Фромм пил вино из личных подвалов рейхсминистра Геббельса.
На глаза подполковника фон Хофаккера навернулись слезы…
Гиммлер докладывал в ставке фюрера:
— Мятеж провалился. В Берлине царит спокойствие. Производятся аресты…
После того как была прокручена пластинка с бравурным военным маршем, выступил гросс-адмирал Дениц. По силе истинно германских выражений он даже превзошел предыдущих ораторов.
— Преступное покушение на жизнь нашего любимого фюрера наполняет нас чувством безграничного гнева и безмерной ярости, — высокопарно вещал он. — Клика сумасбродных генералов, которая не имеет ничего общего с нашими доблестными сухопутными войсками, с трусливым вероломством замышляла это убийство… — А в заключение выступавший сказал: — Заговор… полностью провалился… Часть главарей… сами лишили себя жизни… Остальные… виновные… будут привлечены к ответу…
Слушая собственную речь в жилом бункере, Гитлер все время одобрительно кивал и наконец заявил:
— Я хочу видеть, как они висят!
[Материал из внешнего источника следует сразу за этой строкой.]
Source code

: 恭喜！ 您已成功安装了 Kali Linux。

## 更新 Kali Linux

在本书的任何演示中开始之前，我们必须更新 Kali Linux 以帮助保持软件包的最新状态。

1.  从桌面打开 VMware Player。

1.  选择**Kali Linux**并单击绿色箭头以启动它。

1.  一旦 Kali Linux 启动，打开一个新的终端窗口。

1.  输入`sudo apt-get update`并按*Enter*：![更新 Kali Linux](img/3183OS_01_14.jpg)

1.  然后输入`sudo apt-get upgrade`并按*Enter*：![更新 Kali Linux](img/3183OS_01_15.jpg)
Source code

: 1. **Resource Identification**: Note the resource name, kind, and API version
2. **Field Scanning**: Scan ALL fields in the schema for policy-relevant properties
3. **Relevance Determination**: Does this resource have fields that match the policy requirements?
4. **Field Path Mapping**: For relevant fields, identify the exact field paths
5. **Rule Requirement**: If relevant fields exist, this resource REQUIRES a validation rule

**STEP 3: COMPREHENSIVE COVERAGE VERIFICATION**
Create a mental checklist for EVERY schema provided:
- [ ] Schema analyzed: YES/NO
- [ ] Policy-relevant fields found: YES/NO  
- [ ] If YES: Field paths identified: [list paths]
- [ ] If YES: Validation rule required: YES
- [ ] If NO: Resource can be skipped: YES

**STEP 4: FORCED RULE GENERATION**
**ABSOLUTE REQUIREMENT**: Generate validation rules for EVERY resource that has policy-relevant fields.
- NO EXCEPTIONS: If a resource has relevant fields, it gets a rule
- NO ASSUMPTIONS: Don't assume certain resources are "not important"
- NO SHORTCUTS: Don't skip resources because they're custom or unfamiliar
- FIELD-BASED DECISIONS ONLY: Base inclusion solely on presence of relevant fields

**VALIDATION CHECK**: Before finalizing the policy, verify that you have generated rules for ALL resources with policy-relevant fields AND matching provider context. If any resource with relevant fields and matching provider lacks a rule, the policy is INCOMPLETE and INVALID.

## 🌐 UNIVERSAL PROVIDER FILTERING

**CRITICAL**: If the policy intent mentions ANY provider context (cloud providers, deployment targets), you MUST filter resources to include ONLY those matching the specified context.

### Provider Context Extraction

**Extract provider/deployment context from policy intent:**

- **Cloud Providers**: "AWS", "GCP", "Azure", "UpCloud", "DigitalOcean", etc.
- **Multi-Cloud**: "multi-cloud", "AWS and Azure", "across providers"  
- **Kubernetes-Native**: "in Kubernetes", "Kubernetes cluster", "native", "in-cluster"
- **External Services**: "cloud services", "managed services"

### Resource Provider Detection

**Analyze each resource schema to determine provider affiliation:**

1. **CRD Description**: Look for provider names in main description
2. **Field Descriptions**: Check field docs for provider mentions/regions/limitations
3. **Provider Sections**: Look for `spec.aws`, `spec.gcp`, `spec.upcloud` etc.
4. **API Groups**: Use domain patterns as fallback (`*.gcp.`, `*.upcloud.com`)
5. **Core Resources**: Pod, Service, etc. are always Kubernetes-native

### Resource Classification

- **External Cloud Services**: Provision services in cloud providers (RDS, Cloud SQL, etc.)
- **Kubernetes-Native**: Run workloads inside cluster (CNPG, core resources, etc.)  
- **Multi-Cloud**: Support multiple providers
Я это хочу видеть!
— Что вас так испугало, дорогая? — ободряюще улыбнулся капитан фон Бракведе графине Ольденбург и опустился в кресло. — А я думал, что вы будете мне рады, даже если я приду к вам среди ночи…
Элизабет растерянно посмотрела на него и машинально поплотнее запахнула халат.
— Боже мой, как вы очутились здесь?
— Вы боитесь?
— Не за себя, за вас!
Элизабет погасила верхний свет, оставив включенной лишь лампу под красноватым абажуром возле кровати, и поспешила к окну. Дрожащими руками она отодвинула в сторону узкую полоску шторы затемнения и боязливо выглянула наружу.
— Не бойтесь, я у вас не задержусь, — попытался успокоить ее фон Бракведе. — Но прежде чем удалиться, я хотел бы узнать, что вы, собственно, сделали с моим братом, мальчик совсем потерял голову. Что произошло?
— Здесь было гестапо… почти весь день, — объяснила Элизабет. — И сейчас, как мне думается, они снова сюда пожаловали.
Фон Бракведе быстро подошел к окну, выглянул наружу и увидел, как к дому подкатил темно-серый лимузин. Из машины вылез Фогльброннер и посмотрел на окна третьего этажа.
— Молодец этот Майер, знает свое дело! — восхищенно сказал капитан. — Однако всего предусмотреть и он не в состоянии. Где я могу спрятаться?
Элизабет втолкнула его вместе с портфелем в узкую, без окон, каморку между кухней и туалетом, в которой в свое время прятались «гости» фрау Валльнер.
— Что вам угодно? — спросила графиня Ольденбург у Фогльброннера, который застыл перед ней в выжидательной позе. — Вы что, явились арестовать меня? Так пожалуйста, я в вашей власти.